# TearJerker Wah on a Cry Baby shell



## caiofilipini (May 17, 2021)

As I hinted at here, I bought a cheap stock '90s Cry Baby recently and was experimenting with some mods. I started with the basics, like trying out different inductors, different values for the Q resistor, etc.

My original idea was to actually do the mods on the stock PCB, but it's not a great board, some of the pads came off while I was removing the input buffer, so I gave up on the stock board and built the TearJerker instead, which is basically a standard GCB-95 circuit with the most popular mods implemented: no input buffer, adjustable Q, mids, lows and overall volume. I experimented with three different inductors (Red Fasel, Yellow Fasel and Sabbadius Halo) and a bunch of NPN transistors. The low hFE transistors were my favorites by a mile in Q1, so I ended up with a Motorola JAN2N2222 there (hFE around 160) and a BC549B (hFE around 300) in Q2.

Replaced the SPDT with a Carling DPDT (no LED on my build), and swapped the pot out for a Joe Gagan 100K pot. I still need experiment and fine tune the trimmers, but I have it set to a stock Cry Baby (with the exception of the Q raised to about 68K), but so far I'm really happy with the results!

Pics:


----------



## Big Monk (May 17, 2021)

caiofilipini said:


> As I hinted at here, I bought a cheap stock '90s Cry Baby recently and was experimenting with some mods. I started with the basics, like trying out different inductors, different values for the Q resistor, etc.
|---|
COMPLETE THE FOLLOWING –
**A.** Using the forum thread, mark each statement yes or no and quote the exact words that decide it: (i) the mods were finally done on the stock PCB; (ii) a Motorola JAN2N2222 ended up in Q1; (iii) the build has an LED.
**B.** Reproduce the part of the forum thread that runs from "My original idea" up to and including "300) in Q2.".

PROVIDED MATERIAL –
|---|
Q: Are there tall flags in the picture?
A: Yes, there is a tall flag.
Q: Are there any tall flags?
|---|
LIST OF SOLUTIONS –
**A.**
(i) No: "so I gave up on the stock board and built the TearJerker instead"
(ii) Yes: "The low hFE transistors were my favorites by a mile in Q1, so I ended up with a Motorola JAN2N2222 there"
(iii) No: "(no LED on my build)"

**B.**
My original idea was to actually do the mods on the stock PCB, but it's not a great board, some of the pads came off while I was removing the input buffer, so I gave up on the stock board and built the TearJerker instead, which is basically a standard GCB-95 circuit with the most popular mods implemented: no input buffer, adjustable Q, mids, lows and overall volume. I experimented with three different inductors (Red Fasel, Yellow Fasel and Sabbadius Halo) and a bunch of NPN transistors. The low hFE transistors were my favorites by a mile in Q1, so I ended up with a Motorola JAN2N2222 there (hFE around 160) and a BC549B (hFE around 300) in Q2.